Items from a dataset
= = = = = = =
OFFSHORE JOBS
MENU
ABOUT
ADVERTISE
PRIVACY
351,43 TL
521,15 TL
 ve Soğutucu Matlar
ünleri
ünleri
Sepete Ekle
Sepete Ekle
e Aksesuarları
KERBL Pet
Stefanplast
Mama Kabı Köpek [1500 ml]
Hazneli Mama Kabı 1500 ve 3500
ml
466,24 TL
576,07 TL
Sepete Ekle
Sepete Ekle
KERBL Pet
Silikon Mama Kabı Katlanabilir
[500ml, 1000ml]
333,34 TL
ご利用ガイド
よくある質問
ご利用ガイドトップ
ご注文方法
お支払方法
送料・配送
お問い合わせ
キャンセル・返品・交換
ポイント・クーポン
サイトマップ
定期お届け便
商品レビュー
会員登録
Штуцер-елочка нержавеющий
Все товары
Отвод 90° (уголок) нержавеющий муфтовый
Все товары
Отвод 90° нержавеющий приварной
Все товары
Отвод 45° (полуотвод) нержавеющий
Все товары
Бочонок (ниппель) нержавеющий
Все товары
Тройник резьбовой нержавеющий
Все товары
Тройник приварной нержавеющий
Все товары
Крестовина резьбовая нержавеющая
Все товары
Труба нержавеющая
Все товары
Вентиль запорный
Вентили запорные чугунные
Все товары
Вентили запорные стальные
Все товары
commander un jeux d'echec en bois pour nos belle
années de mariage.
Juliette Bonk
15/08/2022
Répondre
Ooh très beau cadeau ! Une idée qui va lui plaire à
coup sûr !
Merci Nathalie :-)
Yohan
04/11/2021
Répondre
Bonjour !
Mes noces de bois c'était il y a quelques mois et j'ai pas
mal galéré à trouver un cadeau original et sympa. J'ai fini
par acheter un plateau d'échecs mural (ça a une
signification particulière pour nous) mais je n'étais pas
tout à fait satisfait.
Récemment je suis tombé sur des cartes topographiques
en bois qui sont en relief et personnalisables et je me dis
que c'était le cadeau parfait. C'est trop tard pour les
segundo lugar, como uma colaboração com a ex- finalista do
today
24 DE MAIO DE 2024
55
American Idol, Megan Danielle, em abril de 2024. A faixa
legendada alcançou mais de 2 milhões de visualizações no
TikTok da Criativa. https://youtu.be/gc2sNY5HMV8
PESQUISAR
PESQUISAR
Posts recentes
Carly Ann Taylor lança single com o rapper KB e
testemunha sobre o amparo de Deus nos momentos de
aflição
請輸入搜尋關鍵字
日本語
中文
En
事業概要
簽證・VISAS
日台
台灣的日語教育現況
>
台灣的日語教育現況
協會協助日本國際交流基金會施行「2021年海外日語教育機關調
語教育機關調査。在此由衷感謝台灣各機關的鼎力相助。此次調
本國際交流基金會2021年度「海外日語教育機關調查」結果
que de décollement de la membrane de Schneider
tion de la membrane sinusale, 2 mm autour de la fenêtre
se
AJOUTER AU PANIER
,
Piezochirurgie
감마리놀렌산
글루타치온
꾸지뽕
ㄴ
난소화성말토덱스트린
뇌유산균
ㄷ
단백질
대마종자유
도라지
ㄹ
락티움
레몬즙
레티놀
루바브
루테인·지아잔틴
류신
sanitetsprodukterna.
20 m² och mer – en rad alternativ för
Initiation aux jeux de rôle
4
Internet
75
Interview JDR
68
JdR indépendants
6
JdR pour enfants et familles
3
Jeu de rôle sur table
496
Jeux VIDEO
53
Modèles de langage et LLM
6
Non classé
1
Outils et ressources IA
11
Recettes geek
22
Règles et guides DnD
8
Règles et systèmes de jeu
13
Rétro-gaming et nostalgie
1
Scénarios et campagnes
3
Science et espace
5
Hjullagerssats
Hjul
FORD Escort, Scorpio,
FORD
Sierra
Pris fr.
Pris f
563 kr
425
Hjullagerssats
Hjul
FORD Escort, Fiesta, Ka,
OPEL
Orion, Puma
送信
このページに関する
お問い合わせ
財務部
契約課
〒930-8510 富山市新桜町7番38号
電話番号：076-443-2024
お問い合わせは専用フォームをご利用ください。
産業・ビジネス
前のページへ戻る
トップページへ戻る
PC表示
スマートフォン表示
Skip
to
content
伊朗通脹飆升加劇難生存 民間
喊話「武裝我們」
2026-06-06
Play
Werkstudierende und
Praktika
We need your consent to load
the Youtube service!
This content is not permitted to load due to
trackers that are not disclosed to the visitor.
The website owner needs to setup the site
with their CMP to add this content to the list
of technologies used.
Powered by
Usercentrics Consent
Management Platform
= = = = = = =
> Activity
Reproduce every line of the data exactly as it was written.

> Answer for the task
OFFSHORE JOBS
MENU
ABOUT
ADVERTISE
PRIVACY
351,43 TL
521,15 TL
 ve Soğutucu Matlar
ünleri
ünleri
Sepete Ekle
Sepete Ekle
e Aksesuarları
KERBL Pet
Stefanplast
Mama Kabı Köpek [1500 ml]
Hazneli Mama Kabı 1500 ve 3500
ml
466,24 TL
576,07 TL
Sepete Ekle
Sepete Ekle
KERBL Pet
Silikon Mama Kabı Katlanabilir
[500ml, 1000ml]
333,34 TL
ご利用ガイド
よくある質問
ご利用ガイドトップ
ご注文方法
お支払方法
送料・配送
お問い合わせ
キャンセル・返品・交換
ポイント・クーポン
サイトマップ
定期お届け便
商品レビュー
会員登録
Штуцер-елочка нержавеющий
Все товары
Отвод 90° (уголок) нержавеющий муфтовый
Все товары
Отвод 90° нержавеющий приварной
Все товары
Отвод 45° (полуотвод) нержавеющий
Все товары
Бочонок (ниппель) нержавеющий
Все товары
Тройник резьбовой нержавеющий
Все товары
Тройник приварной нержавеющий
Все товары
Крестовина резьбовая нержавеющая
Все товары
Труба нержавеющая
Все товары
Вентиль запорный
Вентили запорные чугунные
Все товары
Вентили запорные стальные
Все товары
commander un jeux d'echec en bois pour nos belle
années de mariage.
Juliette Bonk
15/08/2022
Répondre
Ooh très beau cadeau ! Une idée qui va lui plaire à
coup sûr !
Merci Nathalie :-)
Yohan
04/11/2021
Répondre
Bonjour !
Mes noces de bois c'était il y a quelques mois et j'ai pas
mal galéré à trouver un cadeau original et sympa. J'ai fini
par acheter un plateau d'échecs mural (ça a une
signification particulière pour nous) mais je n'étais pas
tout à fait satisfait.
Récemment je suis tombé sur des cartes topographiques
en bois qui sont en relief et personnalisables et je me dis
que c'était le cadeau parfait. C'est trop tard pour les
segundo lugar, como uma colaboração com a ex- finalista do
today
24 DE MAIO DE 2024
55
American Idol, Megan Danielle, em abril de 2024. A faixa
legendada alcançou mais de 2 milhões de visualizações no
TikTok da Criativa. https://youtu.be/gc2sNY5HMV8
PESQUISAR
PESQUISAR
Posts recentes
Carly Ann Taylor lança single com o rapper KB e
testemunha sobre o amparo de Deus nos momentos de
aflição
請輸入搜尋關鍵字
日本語
中文
En
事業概要
簽證・VISAS
日台
台灣的日語教育現況
>
台灣的日語教育現況
協會協助日本國際交流基金會施行「2021年海外日語教育機關調
語教育機關調査。在此由衷感謝台灣各機關的鼎力相助。此次調
本國際交流基金會2021年度「海外日語教育機關調查」結果
que de décollement de la membrane de Schneider
tion de la membrane sinusale, 2 mm autour de la fenêtre
se
AJOUTER AU PANIER
,
Piezochirurgie
감마리놀렌산
글루타치온
꾸지뽕
ㄴ
난소화성말토덱스트린
뇌유산균
ㄷ
단백질
대마종자유
도라지
ㄹ
락티움
레몬즙
레티놀
루바브
루테인·지아잔틴
류신
sanitetsprodukterna.
20 m² och mer – en rad alternativ för
Initiation aux jeux de rôle
4
Internet
75
Interview JDR
68
JdR indépendants
6
JdR pour enfants et familles
3
Jeu de rôle sur table
496
Jeux VIDEO
53
Modèles de langage et LLM
6
Non classé
1
Outils et ressources IA
11
Recettes geek
22
Règles et guides DnD
8
Règles et systèmes de jeu
13
Rétro-gaming et nostalgie
1
Scénarios et campagnes
3
Science et espace
5
Hjullagerssats
Hjul
FORD Escort, Scorpio,
FORD
Sierra
Pris fr.
Pris f
563 kr
425
Hjullagerssats
Hjul
FORD Escort, Fiesta, Ka,
OPEL
Orion, Puma
送信
このページに関する
お問い合わせ
財務部
契約課
〒930-8510 富山市新桜町7番38号
電話番号：076-443-2024
お問い合わせは専用フォームをご利用ください。
産業・ビジネス
前のページへ戻る
トップページへ戻る
PC表示
スマートフォン表示
Skip
to
content
伊朗通脹飆升加劇難生存 民間
喊話「武裝我們」
2026-06-06
Play
Werkstudierende und
Praktika
We need your consent to load
the Youtube service!
This content is not permitted to load due to
trackers that are not disclosed to the visitor.
The website owner needs to setup the site
with their CMP to add this content to the list
of technologies used.
Powered by
Usercentrics Consent
Management Platform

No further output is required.